Sunday, September 30, 2018

Why Cook Pig Food?

Why cook pig food? This question was raised on a permaculture forum. I felt that I wanted to reply. In addition, "L" emailed that he/she noticed the slop the pigs were eating in my last photo, and asked what it was made of. So in response to the questions, ...........

Cooking pig food is something I do. But why, you ask? Why not just pour the pellets into the feed hopper as is? First of all, I don't use commercial pig pellets in this farm, nor much in the way of commercial feed. Thus I need to take a few steps in preparing the pig food. 

Some foods I don't cook. Foods that the pigs like "as is" include many fresh fruits, old bread, milk that is beginning to turn bad, stale cereal, leftovers from my own meals, stale beer and other drinks. And haycubes, which I soak in water but don't cook. (I don't buy these, but am given a bag or two occasionally because they got touched with mold and were no longer safe to feed to horses.) But other things I do indeed cook for a variety of reasons. 

#1- cooked food is more digestible. It's a known fact in the hog industry that heat treated feed is somewhat more digestible, resulting in faster and greater weight gain. Some cattle feedlots also steam treat their grains to improve and shorten finishing time for their cattle. Thus cooking pig feed = better weight gain. 

#2- cooked food is often more palatable.  There are foods that my pigs turn down when raw, but readily eat when cooked. I find the exact same situation with myself. While I don't like raw onions, I adore cooked ones.
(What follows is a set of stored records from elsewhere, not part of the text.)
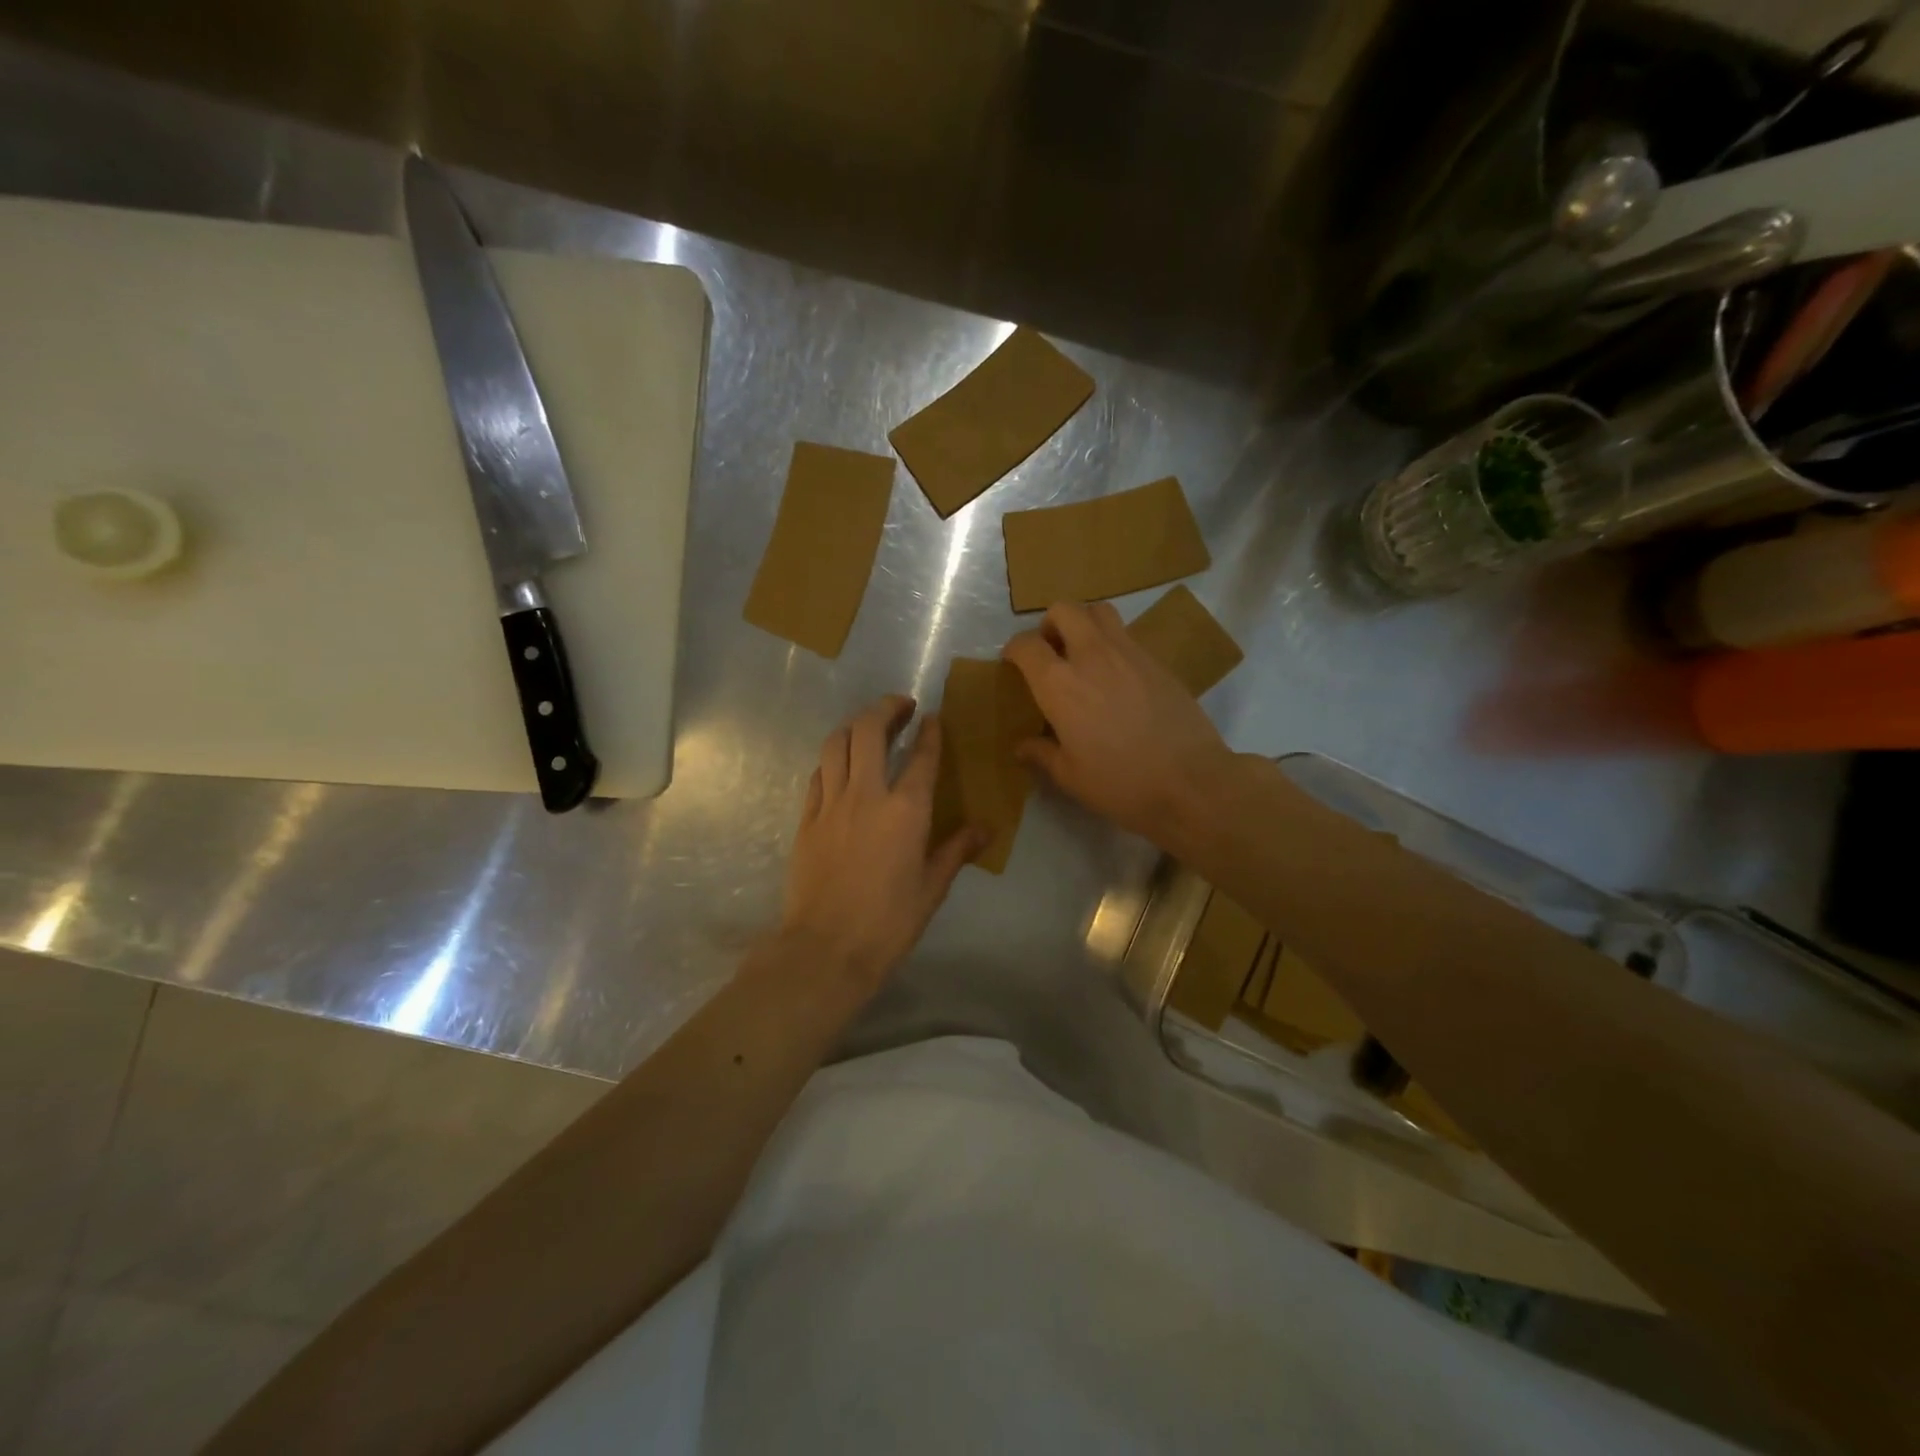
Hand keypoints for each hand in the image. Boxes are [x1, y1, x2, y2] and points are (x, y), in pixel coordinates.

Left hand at [781, 695, 983, 991]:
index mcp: (906, 810)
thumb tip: (984, 828)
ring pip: (836, 743)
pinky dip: (832, 759)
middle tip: (900, 706)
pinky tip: (840, 765)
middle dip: (885, 708)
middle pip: (868, 730)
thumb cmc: (888, 923)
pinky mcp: (806, 819)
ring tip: (868, 726)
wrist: (825, 949)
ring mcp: (831, 804)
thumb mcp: (932, 889)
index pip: (922, 756)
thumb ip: (956, 850)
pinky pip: (818, 774)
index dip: (930, 731)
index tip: (933, 717)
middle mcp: (867, 794)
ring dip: (854, 725)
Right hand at [1003, 601, 1235, 844]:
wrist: (1190, 782)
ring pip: (1099, 611)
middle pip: (1064, 610)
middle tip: (1051, 651)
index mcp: (1059, 684)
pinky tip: (1116, 676)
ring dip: (1083, 623)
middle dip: (1049, 624)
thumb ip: (1042, 754)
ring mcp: (1128, 653)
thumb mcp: (1070, 777)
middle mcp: (1091, 656)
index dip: (1014, 649)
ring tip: (1083, 654)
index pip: (1026, 645)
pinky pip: (1127, 635)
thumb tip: (1022, 746)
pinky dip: (1112, 643)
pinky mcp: (1157, 660)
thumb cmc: (1120, 783)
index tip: (1013, 662)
So cooking means that the pigs waste less. In fact, there isn't much they won't eat once it's cooked.

#3- cooking kills bacteria and fungi growing on the food. While food grown on my own farm appears to be "clean" from the various food poisoning forms of E. coli (etc), outside foods might be contaminated. Thus cooking off-farm food sources will help prevent introducing dangerous organisms into my own farm livestock. It's not a 100% guaranteed protection, but it helps (sort of like washing your hands to prevent bringing diseases and parasite eggs to your dinner plate). 

#4- cooking prevents bringing in diseases and parasites that could be transmitted to humans, which could sometimes be found in off-farm waste foods. I often collect waste foods. It comes from local restaurants, stores, and friends. I don't know how that food was previously handled. Dropped on the floor? Contaminated by commercial meat liquids? Coughed or spit in? Food half eaten by unknown persons, that is, scrapings off restaurant plates? Were those people sick? I can't naively assume that everyone is disease and parasite free, thus I cook slop to prevent passing these problems onto my pigs. So anything that has the potential to carry a problem gets cooked. 

On this farm, I use a wood fired rocket stove to cook livestock food. If I only have a little stuff to cook, I'll use a large soup pot. But for larger volumes I use an old jumbo pot big enough to fit a large Thanksgiving Day turkey. In fact, that's exactly what I'm using -- discarded turkey fryer pots. I've acquired several over the years. They're perfect for the task. 

Most foods heading to become Mom's Famous Slop & Glop get ground up before cooking. It makes cooking time shorter, plus the pigs clean it up better (that is, less waste). Ground up food makes mixing the slop with the haycubes easier. When I first started out making slop for a few chickens, then later, one pig, I used a blender. I'd cook the foods first then blenderize it. But that became time and labor consuming as the number of chickens (and pigs) increased. So I switched to using a garbage disposal which I set up in my outdoor processing area. The disposal discharges out to a strainer set atop a five gallon bucket. Crude but it does the job. I keep thinking I should make an easier system to use, but it's not high on my priority list.